Diagnosing smart card log in problems

Two general methods for diagnosing smart card log in problems are provided:

  • By using the sctool utility as described in Using sctool
  • By performing the diagnostic procedures described in this section.

The following procedures are intended to diagnose multiple causes of smart card log in failure. It is recommended that you retest smart card login at regular intervals (such as after each step) as you perform this procedure.

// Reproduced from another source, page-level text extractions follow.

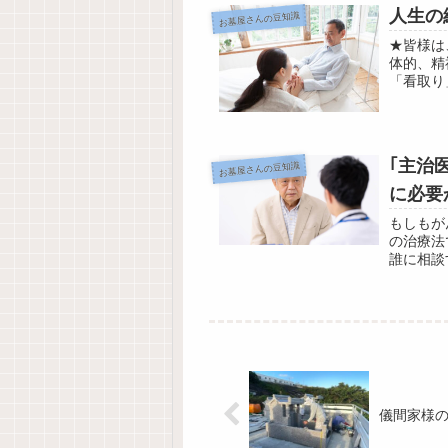
人生の
お墓屋さんの豆知識
★皆様は
体的、精
「看取り
を迎える
｢主治
お墓屋さんの豆知識
に必要
もしもが
の治療法
誰に相談
う病気で
儀間家様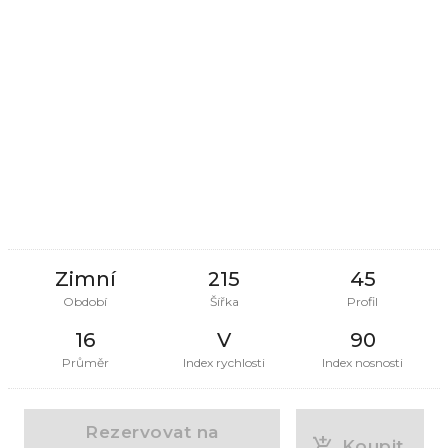
Zimní
215
45
Období
Šířka
Profil
16
V
90
Průměr
Index rychlosti
Index nosnosti
Rezervovat na
Koupit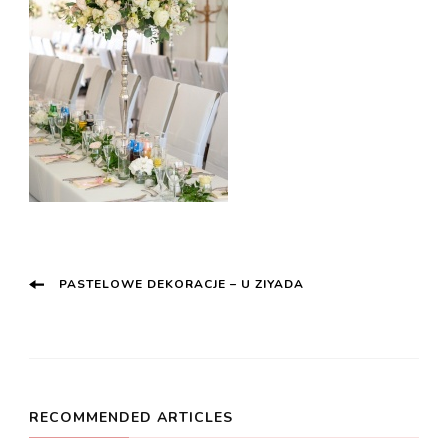
Post
PASTELOWE DEKORACJE – U ZIYADA
Navigation
RECOMMENDED ARTICLES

  1. Ensure that the Mac computer is able to recognize the smart card. To do so, open Keychain Access and insert the smart card into the reader. The card should appear in the Keychain Access window as another Keychain with its certificates loaded.

    If the smart card does not appear in the Keychain window:

    1. Ensure that the firmware of the smart card reader has been updated to the latest version.

    2. Ensure that no other conflicting smart card drivers have been installed. Centrify Authentication Service, Privilege Elevation Service, and Audit & Monitoring Service ships with CAC, CACNG, PIV, and BELPIC drivers by default. Other drivers, such as Gemalto, are incompatible with some cards. Check /var/log/system.log to see if non-default (and possibly incompatible) drivers were installed. Log entries for smart card drivers appear similar to the following:

      reader SCM SCR inserted token "First.Last.100xxxx" subservice 12 using driver com.gemalto.tokend

      If non-default drivers are present, locate them in /System/Library/Security/tokend and use the sudo mv command to remove them.

  2. If the card is visible in Keychain Access, select Certificates under Category in the Keychain Access window and verify that the certificate trust chains for each certificate are valid all the way up the chains.

  3. If a PIN prompt does not appear when the smart card is inserted, go to Smart card PIN prompt does not display and perform the procedure described there. When you are done, return to this procedure if you need to continue to diagnose smart card problems.

  4. Ensure that there are no remaining objects from previous smart card insertions by clearing out the smart card token cache. To do so, log in as the local Administrator and execute the following command in a terminal window:

    sudo rm -rf /var/db/TokenCache/tokens/* 
  5. Online Certificate Status Protocol (OCSP) in Mac can cause unexpected behavior in some environments. Disable OCSP by executing the following command in a terminal window:

    sudo sctool -r -t ocsp:none -t crl:best -p crl
  6. If logins still fail with OCSP disabled, set Certificate Revocation List (CRL) to Off as described in Smart card PIN prompt does not display.

    If the PIN prompt appears when CRL checking is Off, but not when set to Best Attempt, the CRL in the environment has expired. Update to a valid CRL and set CRL checking back to Best Attempt.

  7. The Mac login window display mode can produce different behaviors with smart card logins, especially between different versions of Mac OS X 10.7.x.

    To check for this issue, go to System Preferences > Users & Groups > Login Options > Display login window as. Try each of the following options to see if either allows the PIN prompt to display:

    • List of users

    • Name and password

  8. Insert the smart card and execute the following command in a terminal window:

    sctool -D

    This command lists all the certificates present on the smart card and how their attributes match against Active Directory

    1. Ignore any certificate that displays This certificate cannot be used for pkinit, as such certificates are not applicable for system logins.

    2. Make sure that the user for the applicable certificate can be found in Active Directory through the user’s principal name, and that the user has been authorized for logging in to the Zone.

    3. If the message Cannot locate NT principal name in AD is displayed for a certificate that can be used for pkinit, make sure the user has been configured correctly in Active Directory Users and Computers.

    4. Make sure that the UPN and alternate UPN of the Active Directory account have been configured correctly in Active Directory Users and Computers.

    5. If the UPN on the smart card is something other than mil, make sure that the adclient.altupns parameter in /etc/centrifydc/centrifydc.conf has been configured accordingly. For example, if the UPN on the smart card is 111111@mysmartcard.local, the parameter should be configured as adclient.altupns: mysmartcard.local. This parameter can also be set through the group policy Computer Configuration > Policies > Centrify Settings > DirectControl Settings > Add centrifydc.conf properties.

    6. In Active Directory Users and Computers, expand DomainName > Users. In the list of users, right-click the user who is attempting to log in, and select Properties. Select the Account tab in the Properties dialog and verify that the name in the User logon name field matches the NT Principal Name on the smart card.

  9. If the preceding steps have been verified and smart card logins still fail, there might be a compatibility issue between the smart card and the Mac OS itself. See the following Security Notes from Apple detailing the smart card compatibility fixes as of Mac OS X 10.9 Mavericks:

    https://support.apple.com/en-us/HT202854 (Security - Smart Card Services)

  10. If necessary, contact Centrify Support and provide the information described in Collecting information specific to smart card log in failure.